Truth be told, customers enjoy being satisfied. They want to be satisfied so that they can become comfortable with a particular company and know that they will be treated with respect. Customer service, even though the term itself is becoming cliché, is extremely important, not just to building customer loyalty and retention, but to improving a company’s bottom line.

Customer satisfaction comes in various forms and can be attributed to a multitude of factors that need to be instituted at the inception of the business itself. Ensuring that a customer’s expectations are being met will portray to customers – and potential referrals – that a particular company is doing a better job than the competition.

This is referred to in some instances as the “Service Expectations Zone” based on a study by Bill McCormick, President of Sales Training and Results, Inc. In effect, how a company sells and services a customer is often more important than the product that the company sells. All customers expect the “Three R’s,” or Respect, Responsiveness and Reliability.

  • Respect: be attentive, use the customer’s name, and be exceptionally personable.
  • Reliability: immediate, or near immediate, resolution to a problem should be foremost with any company.
  • Responsiveness: take ownership of a problem and be solution-oriented, greet the customer promptly and do not leave the customer on hold too long.

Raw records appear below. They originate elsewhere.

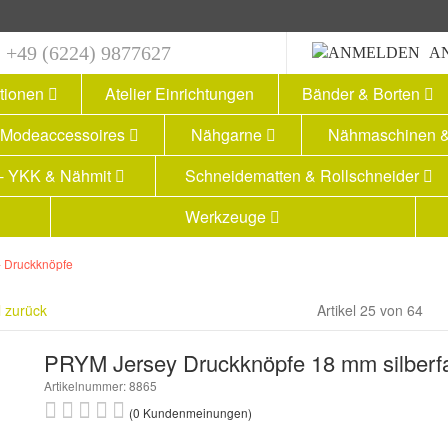
+49 (6224) 9877627
A
ationen
Atelier Einrichtungen
Bänder & Borten
Modeaccessoires
Nähgarne
Nähmaschinen &
 - YKK & Nähmit
Schneidematten & Rollschneider
Werkzeuge
- Druckknöpfe
l zurück
Artikel 25 von 64
PRYM Jersey Druckknöpfe 18 mm silberfa
Artikelnummer: 8865
(0 Kundenmeinungen)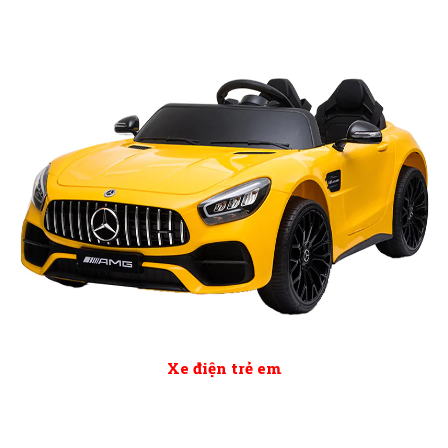
Xe điện trẻ em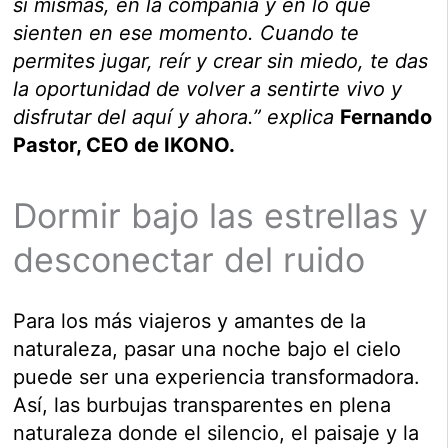
sí mismas, en la compañía y en lo que
sienten en ese momento. Cuando te
permites jugar, reír y crear sin miedo, te das
la oportunidad de volver a sentirte vivo y
disfrutar del aquí y ahora.” explica
Fernando
Pastor, CEO de IKONO.
Dormir bajo las estrellas y
desconectar del ruido
Para los más viajeros y amantes de la
naturaleza, pasar una noche bajo el cielo
puede ser una experiencia transformadora.
Así, las burbujas transparentes en plena
naturaleza donde el silencio, el paisaje y la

Invariably, following the “Three R’s” will ensure the utmost in customer satisfaction. In addition, a business may even achieve the all-important “Service Surprise Zone,” where a customer is not just satisfied, they are “wowed” with the service.

To Do List:

  • Create an action plan for all employees to ‘self-rate’ themselves often on the “Three R’s”
  • Get into the habit of asking employees questions regarding customer satisfaction. Example: What did you do today that was above and beyond what the customer needed? How did you practice the "Three R’s" today?